Bei holistischer Betrachtung kippt die Ökobilanz der Zweitakter aber schnell in den roten Bereich:

  • Führt der hohe Feinstaub-Ausstoß eines Zweitakters zum Abwracken eines jungen Diesel-PKW, dann ist der Verlust an Material/Energie um ein Vielfaches höher als der zur Herstellung des Zweitakters benötigte Ressourceneinsatz.
  • Negative gesundheitliche Auswirkungen der hohen Abgas-Emissionen der Zweitakter sind auch in die Ökobilanz einzurechnen.
  • Kurzstrecken lassen sich zu Fuß oder mit dem Fahrrad ressourcenschonender zurücklegen.
  • Der Kraftstoff-Verbrauch eines Zweitakters liegt in der Regel bei 3-4 Liter Superbenzin auf 100 km, also vergleichbar mit dem Verbrauch eines modernen Kleinwagens. Beim Zweitakter muss dem Benzin noch teures Motoröl zugesetzt werden.

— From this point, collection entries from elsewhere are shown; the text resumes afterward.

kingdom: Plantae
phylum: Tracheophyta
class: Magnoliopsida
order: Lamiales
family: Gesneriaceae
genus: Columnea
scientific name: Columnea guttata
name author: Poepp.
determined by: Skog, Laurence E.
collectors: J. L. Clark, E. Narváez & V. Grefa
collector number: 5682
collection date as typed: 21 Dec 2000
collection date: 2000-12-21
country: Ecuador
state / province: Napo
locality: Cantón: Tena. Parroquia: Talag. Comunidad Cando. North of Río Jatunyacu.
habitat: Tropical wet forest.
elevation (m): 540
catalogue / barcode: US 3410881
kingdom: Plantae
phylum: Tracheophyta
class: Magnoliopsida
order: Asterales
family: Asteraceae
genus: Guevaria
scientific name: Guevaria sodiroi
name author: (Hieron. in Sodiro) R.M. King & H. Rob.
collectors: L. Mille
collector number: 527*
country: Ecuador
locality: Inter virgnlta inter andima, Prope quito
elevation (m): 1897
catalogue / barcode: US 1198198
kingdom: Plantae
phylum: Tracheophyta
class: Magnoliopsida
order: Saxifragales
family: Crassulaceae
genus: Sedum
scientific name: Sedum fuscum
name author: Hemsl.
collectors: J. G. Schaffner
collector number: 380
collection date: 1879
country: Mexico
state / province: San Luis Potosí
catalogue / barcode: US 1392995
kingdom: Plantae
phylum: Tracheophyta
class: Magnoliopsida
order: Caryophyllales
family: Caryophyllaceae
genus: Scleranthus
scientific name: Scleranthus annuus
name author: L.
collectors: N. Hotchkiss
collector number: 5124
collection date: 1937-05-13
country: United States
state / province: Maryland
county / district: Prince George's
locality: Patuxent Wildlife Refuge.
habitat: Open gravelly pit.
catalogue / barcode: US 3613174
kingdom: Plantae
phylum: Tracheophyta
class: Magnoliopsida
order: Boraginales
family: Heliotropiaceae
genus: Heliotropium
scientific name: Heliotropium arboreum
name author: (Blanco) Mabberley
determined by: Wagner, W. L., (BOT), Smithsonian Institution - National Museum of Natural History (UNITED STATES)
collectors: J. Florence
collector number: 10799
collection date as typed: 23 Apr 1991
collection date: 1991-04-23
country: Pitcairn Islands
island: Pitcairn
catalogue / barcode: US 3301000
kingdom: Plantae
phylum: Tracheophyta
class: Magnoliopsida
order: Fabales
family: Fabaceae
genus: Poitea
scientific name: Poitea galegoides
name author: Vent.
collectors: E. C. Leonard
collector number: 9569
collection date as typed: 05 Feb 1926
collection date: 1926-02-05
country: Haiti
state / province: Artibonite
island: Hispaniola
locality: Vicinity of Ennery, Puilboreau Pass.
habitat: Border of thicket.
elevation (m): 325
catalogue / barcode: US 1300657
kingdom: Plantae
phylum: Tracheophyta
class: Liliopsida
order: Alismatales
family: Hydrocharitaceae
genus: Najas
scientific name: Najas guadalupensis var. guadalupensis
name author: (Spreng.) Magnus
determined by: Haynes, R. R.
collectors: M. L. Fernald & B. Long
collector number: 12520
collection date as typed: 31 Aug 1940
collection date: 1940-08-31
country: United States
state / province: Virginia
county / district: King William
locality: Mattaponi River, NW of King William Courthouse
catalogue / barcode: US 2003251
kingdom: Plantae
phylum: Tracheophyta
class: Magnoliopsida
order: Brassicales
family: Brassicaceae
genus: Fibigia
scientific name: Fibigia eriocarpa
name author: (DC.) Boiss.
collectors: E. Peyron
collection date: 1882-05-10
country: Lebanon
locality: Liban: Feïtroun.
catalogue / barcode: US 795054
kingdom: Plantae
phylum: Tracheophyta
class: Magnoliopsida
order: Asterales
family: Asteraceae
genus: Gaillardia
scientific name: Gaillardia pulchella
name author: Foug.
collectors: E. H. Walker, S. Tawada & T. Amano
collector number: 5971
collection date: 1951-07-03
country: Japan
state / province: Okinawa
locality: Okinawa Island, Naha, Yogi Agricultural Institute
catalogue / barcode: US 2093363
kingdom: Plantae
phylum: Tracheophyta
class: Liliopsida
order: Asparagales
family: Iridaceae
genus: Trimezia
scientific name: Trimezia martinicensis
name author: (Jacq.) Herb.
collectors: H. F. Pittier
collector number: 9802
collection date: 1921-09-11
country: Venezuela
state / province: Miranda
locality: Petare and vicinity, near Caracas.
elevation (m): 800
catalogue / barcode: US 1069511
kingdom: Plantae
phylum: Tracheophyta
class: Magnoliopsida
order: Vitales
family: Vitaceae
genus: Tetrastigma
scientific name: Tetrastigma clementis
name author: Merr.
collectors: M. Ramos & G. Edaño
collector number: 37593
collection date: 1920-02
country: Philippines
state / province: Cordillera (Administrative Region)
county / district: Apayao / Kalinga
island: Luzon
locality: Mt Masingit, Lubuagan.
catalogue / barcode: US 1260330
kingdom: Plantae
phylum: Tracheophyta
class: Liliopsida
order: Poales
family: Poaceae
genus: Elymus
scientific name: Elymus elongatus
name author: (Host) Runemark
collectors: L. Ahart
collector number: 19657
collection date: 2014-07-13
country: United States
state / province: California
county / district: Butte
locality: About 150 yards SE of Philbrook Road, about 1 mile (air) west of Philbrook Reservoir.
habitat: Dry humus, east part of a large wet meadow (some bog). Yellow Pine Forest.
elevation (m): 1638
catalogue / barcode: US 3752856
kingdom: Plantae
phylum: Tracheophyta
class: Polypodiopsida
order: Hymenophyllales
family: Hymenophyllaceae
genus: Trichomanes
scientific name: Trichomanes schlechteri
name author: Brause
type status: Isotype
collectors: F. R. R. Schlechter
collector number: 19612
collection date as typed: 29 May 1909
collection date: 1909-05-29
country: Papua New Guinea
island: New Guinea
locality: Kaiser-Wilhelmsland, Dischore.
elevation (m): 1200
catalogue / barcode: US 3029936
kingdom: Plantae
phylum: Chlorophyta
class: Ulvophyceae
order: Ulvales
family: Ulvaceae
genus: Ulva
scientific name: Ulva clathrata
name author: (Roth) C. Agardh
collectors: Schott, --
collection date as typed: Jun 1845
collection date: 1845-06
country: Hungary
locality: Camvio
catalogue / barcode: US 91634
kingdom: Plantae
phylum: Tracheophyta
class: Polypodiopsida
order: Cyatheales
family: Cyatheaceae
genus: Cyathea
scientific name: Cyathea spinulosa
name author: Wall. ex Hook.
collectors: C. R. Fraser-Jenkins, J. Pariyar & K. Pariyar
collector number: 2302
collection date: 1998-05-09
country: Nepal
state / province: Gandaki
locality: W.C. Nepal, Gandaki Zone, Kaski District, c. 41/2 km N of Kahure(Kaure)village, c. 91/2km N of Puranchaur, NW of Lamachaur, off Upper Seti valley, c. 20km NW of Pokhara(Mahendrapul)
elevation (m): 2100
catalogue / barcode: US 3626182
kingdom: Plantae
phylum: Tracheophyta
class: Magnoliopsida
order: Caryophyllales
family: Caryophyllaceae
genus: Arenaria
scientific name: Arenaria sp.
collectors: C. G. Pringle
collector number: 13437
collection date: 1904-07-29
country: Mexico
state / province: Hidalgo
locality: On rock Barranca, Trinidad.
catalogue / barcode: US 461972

Weitere Anwendungen von Zweitaktmotoren

Zweitaktmotoren finden Anwendung auch in:
– Arbeits- und Gartengeräten wie Rasenmähern, Laubbläsern, etc.,
– Modellbau-Fahrzeugen mit Verbrennungsmotor,
– Kleinen Bootsmotoren wie Jetski etc.
In vielen Fällen stehen elektrische Alternativen zur Verfügung. Die Deutsche Umwelthilfe hat auf die Gesundheitsgefährdung durch Abgase von Gartengeräten mit Verbrennungsmotor hingewiesen. Für den Einsatz in Land- und Forstwirtschaft sowie Gartenbau wird speziell abgestimmtes vorgemischtes Zweitaktgemisch auf der Basis von Alkylatbenzin verwendet. Alkylatbenzin ist in Baumärkten erhältlich und verursacht durch seine Zusammensetzung weniger gesundheitsschädliche Abgase als normales Tankstellenbenzin mit Zweitaktöl.